Reducing deforestation in the Brazilian Amazon
Despite recent reduction in deforestation rates, the Brazilian Amazon continues to face alarming rates of deforestation and degradation, with annual deforestation exceeding 9,000 km² since 2021. Key drivers include economic activities such as cattle ranching, illegal mining, infrastructure development, urbanization, and conversion of forest cover for other uses. Central to these drivers is land grabbing, exacerbated by poorly defined land tenure rights and widespread overlapping land titles.
Forested public lands with undefined tenure are particularly vulnerable. These public forests cover 56 million hectares (an area larger than California) and account for 50% of Amazon deforestation over the past two decades. Addressing land tenure insecurity is crucial to curbing deforestation and safeguarding the Amazon’s ecological and socioeconomic integrity.

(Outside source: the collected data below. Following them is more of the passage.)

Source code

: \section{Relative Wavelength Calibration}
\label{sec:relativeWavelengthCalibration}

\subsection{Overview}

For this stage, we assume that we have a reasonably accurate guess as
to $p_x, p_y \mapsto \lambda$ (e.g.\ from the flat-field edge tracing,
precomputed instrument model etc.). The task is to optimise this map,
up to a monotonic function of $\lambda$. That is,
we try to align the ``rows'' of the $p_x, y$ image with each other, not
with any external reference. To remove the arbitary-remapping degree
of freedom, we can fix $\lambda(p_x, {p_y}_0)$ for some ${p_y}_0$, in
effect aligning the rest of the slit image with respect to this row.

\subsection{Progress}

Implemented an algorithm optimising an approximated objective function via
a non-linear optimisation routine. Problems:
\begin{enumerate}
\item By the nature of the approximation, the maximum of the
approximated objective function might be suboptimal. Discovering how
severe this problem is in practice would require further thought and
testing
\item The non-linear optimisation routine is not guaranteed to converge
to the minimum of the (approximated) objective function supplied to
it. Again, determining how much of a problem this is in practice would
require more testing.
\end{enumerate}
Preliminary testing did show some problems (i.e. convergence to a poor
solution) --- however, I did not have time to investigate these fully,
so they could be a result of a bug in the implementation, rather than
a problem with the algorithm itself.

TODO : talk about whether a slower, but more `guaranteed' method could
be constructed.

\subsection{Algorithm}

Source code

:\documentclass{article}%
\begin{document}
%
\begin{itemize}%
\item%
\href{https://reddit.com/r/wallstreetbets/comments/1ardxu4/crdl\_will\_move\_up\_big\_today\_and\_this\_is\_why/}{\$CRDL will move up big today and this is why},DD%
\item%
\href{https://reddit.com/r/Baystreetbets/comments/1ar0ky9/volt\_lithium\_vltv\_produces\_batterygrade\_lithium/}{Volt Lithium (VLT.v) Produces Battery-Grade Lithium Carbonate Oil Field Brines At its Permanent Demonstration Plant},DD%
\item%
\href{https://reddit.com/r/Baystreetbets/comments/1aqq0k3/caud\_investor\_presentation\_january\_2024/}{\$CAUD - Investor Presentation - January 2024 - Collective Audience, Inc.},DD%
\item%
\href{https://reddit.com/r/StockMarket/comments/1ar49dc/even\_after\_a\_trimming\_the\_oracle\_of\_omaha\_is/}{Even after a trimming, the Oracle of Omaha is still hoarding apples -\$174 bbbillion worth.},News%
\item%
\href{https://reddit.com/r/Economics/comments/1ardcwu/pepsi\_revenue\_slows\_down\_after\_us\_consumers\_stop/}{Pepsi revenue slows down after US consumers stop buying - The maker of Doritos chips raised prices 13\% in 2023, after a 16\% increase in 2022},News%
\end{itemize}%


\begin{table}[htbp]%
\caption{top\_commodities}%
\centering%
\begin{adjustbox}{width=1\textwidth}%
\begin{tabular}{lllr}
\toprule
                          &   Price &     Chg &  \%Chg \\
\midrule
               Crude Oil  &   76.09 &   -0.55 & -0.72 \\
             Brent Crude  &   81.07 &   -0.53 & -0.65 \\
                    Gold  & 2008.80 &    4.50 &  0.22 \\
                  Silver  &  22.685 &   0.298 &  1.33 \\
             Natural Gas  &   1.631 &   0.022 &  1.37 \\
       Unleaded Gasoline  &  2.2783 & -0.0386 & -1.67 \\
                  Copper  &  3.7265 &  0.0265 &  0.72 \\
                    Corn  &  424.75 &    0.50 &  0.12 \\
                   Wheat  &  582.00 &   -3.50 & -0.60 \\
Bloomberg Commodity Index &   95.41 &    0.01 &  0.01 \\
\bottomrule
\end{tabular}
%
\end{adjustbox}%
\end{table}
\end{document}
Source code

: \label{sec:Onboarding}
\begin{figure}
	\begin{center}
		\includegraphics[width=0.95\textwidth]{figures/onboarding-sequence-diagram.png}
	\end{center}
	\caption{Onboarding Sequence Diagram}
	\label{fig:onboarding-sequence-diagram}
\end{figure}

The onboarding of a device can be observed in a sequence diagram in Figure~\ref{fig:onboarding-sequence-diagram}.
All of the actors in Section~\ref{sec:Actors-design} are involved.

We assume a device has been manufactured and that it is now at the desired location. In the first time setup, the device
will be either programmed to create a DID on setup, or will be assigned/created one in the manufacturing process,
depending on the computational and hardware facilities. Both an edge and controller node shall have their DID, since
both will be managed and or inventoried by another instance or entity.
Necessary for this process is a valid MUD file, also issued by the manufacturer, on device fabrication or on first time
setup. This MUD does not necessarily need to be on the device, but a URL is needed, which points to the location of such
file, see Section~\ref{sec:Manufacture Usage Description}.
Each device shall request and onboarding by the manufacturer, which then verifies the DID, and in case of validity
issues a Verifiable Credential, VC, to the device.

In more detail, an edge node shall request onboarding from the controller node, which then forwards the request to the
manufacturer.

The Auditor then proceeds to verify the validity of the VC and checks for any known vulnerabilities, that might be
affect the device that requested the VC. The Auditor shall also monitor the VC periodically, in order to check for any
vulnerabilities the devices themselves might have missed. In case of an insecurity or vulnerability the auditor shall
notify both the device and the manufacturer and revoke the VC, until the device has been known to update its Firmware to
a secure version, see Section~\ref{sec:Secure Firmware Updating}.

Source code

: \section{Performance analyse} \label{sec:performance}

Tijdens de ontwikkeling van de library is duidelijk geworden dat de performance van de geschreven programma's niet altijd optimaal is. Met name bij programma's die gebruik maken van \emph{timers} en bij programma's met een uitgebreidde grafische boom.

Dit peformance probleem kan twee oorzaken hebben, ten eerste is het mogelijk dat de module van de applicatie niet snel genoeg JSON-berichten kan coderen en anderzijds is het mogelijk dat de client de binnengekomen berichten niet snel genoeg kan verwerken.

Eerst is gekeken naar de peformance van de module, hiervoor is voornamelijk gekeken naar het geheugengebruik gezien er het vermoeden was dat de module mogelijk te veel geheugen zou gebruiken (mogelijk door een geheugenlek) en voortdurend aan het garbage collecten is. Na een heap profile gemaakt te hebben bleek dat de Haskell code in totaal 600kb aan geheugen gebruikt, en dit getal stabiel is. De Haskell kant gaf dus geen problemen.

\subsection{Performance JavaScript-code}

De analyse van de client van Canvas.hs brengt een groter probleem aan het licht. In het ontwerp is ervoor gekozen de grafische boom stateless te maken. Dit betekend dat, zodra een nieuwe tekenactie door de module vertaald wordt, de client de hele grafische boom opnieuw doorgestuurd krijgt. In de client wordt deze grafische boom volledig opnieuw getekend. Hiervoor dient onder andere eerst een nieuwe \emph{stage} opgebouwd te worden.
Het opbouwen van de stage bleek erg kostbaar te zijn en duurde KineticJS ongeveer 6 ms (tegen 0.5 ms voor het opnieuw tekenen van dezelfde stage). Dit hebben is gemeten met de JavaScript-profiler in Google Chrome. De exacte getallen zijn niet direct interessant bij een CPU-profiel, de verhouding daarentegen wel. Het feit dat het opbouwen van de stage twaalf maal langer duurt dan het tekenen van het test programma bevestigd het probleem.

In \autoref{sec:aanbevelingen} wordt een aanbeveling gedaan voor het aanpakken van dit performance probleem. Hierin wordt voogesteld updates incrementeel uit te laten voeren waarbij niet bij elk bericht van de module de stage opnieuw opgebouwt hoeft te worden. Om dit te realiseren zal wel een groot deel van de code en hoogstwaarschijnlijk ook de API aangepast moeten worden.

Proposed strategies include signing untitled public lands to appropriate tenure regimes, enhancing monitoring technologies to enforce compliance with environmental laws, strengthening legal actions against land grabbing, and promoting sustainable development models that value forest-based products and ecosystem services. These approaches require robust policy frameworks, interdisciplinary collaboration, and ongoing evaluation of their environmental, social, and economic impacts.
This research seeks to advance these objectives by partnering with the Amazon Environmental Research Institute (IPAM) and MIT. Combining IPAM’s deep knowledge and scientific expertise on the Amazon with MIT’s technological and scientific strengths, the collaboration aims to develop practical, transformative solutions for deforestation mitigation, particularly on undesignated public forests. This initiative will foster a long-term partnership to produce actionable recommendations for policymakers, ensuring the conservation of forest cover, ecosystem services, and the rights of local communities.